Even so, using just the macro language of Lotus 1-2-3, it was possible to write amazingly complex applications, e.g. for the automation of the tracking in real time and of the generation of reports about the flow of partially processed products through the steps of complex technological processes in some factories (with thousands of different products and with more than one hundred manufacturing process steps through which they might have to pass, depending on the part number), also of the printing of all the documents that accompanied the manufacturing batches, and where the data was stored in a database embedded in the spreadsheets.
Today, writing such a program by using a modern database, a modern programming language and a modern computer would be very easy, but doing the same within 640 kB and with a 33 MHz CPU was not a little accomplishment. At that time, Lotus 1-2-3 was one of the most useful applications for most businesses, especially when computers and programs were much less affordable and many would not have been able to buy any other program, except perhaps some word processor.

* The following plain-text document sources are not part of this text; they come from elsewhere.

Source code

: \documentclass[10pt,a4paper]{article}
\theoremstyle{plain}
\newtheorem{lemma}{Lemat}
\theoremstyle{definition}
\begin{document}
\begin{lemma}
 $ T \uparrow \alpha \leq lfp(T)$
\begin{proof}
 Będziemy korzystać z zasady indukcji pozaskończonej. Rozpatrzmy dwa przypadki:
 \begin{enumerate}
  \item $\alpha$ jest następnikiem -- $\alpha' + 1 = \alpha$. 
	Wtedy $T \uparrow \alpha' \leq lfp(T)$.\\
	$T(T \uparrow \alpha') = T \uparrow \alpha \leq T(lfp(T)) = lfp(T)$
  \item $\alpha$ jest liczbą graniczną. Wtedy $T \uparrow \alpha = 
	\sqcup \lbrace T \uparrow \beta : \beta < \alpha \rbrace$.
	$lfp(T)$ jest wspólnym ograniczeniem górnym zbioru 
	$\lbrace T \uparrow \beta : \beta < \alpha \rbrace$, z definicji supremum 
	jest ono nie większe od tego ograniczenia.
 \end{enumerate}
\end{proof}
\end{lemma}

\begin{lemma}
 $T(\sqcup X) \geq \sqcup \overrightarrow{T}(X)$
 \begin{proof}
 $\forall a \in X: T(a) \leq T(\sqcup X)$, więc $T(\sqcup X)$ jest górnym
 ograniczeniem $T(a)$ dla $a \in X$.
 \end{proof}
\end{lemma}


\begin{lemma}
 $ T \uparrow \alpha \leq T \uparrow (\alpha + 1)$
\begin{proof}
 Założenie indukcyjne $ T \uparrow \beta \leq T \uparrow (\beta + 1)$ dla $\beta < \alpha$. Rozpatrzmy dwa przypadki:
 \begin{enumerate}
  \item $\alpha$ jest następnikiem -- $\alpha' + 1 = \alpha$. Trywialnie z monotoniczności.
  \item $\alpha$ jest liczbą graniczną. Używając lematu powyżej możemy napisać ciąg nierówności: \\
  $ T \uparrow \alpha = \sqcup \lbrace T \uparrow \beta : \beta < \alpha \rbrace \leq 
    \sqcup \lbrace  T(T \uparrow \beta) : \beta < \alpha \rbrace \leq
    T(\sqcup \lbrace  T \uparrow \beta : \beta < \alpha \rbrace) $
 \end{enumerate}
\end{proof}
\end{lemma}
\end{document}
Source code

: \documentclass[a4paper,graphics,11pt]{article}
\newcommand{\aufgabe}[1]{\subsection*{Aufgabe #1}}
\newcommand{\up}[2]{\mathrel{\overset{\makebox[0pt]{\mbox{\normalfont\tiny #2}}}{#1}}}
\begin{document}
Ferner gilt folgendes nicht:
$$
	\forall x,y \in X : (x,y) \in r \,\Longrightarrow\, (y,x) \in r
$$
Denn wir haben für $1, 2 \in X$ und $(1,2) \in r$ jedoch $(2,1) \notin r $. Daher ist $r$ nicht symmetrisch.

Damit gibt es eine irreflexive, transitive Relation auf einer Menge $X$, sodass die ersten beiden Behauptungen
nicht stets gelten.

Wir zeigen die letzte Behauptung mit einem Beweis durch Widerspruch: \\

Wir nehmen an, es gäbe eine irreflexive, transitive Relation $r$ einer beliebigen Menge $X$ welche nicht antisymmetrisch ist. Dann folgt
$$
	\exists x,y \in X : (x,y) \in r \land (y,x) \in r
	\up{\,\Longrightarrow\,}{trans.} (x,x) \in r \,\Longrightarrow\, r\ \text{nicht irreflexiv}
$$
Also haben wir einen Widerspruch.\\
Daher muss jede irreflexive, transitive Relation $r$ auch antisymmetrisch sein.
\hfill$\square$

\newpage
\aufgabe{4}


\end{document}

Excel has taken all the features of Lotus 1-2-3, except the user interface, which was no longer suitable in Windows, but everything added later were just enhancements that were obvious when faster CPUs and more memory became available.
Excel and spreadsheets in general are horrible in many ways, but being proficient in them is a basic life skill at this point and should be taught at school if it isn't already.
It's not just analysis; data representation, manipulation and collaboration are essential parts as well (especially the last one). Being able to quickly import numbers, format and surface the important part and show it to someone to discuss and tweak in real time makes a world of difference.
in python and R you can do a very complex graph in one line of code while it would require 30 clicks at least to do the same thing in Excel when its even possible. the power of abstraction.
In excel I click on a block of data and click on the graph I want and it appears. I use Python (Pandas) and Matplotlib pretty proficiently and I haven’t found a need to sub those for an excel graph. No picky data types. No installing and teaching someone Jupiter or Pandas or an IDE. The anti tech sales guy can just change the data in the cell, or pull the little box down. Or double click in the graph where he wants to insert a title.
You’re fighting a losing battle here. I have need for Python in what I do, but none of my Finance partners do. Coding has to get much much simpler before it will ever replace excel.
I’d bet money you are also the person who wonders why the world uses Windows over Linux for many tasks. When you can answer why regular people choose Excel over code and why regular people choose Windows over Linux, you’ll get it, and you can make a positive change in code to bring Linux and Code more mainstream.
I came to excel far after learning lots of programming languages, including those aimed at data analysis.
The only thing that comes even close for my current Excel spreadsheets use cases would be Rshiny. Interactive responsive analysis of various scenarios, with traceable computation for a very wide audience, is far better via Excel than even Rshiny, which hides all the code.
Starting with Excel is probably a great way to get to other tools. Especially when computations are straightforward and don't require the advanced stats libraries available in something like R.
IF your job is largely dedicated to data analysis and IF you don't need to communicate or hand off the raw work to a non-technical audience, and IF you've got the time and support to learn those skills, then you're probably right. But most of us don't live in that world.
Nothing prevents you from exporting the result of a analysis to excel at the end. This way you give people what they like while you dont have to use it for all the intermediate work.
I'm really grateful I never had to work with Excel in any job. My excel skills section of my CV reads "basic, would rather not use it". The closest I came was importing Excel files. I do however respect people who can use it well and I've seen people be really efficient in excel.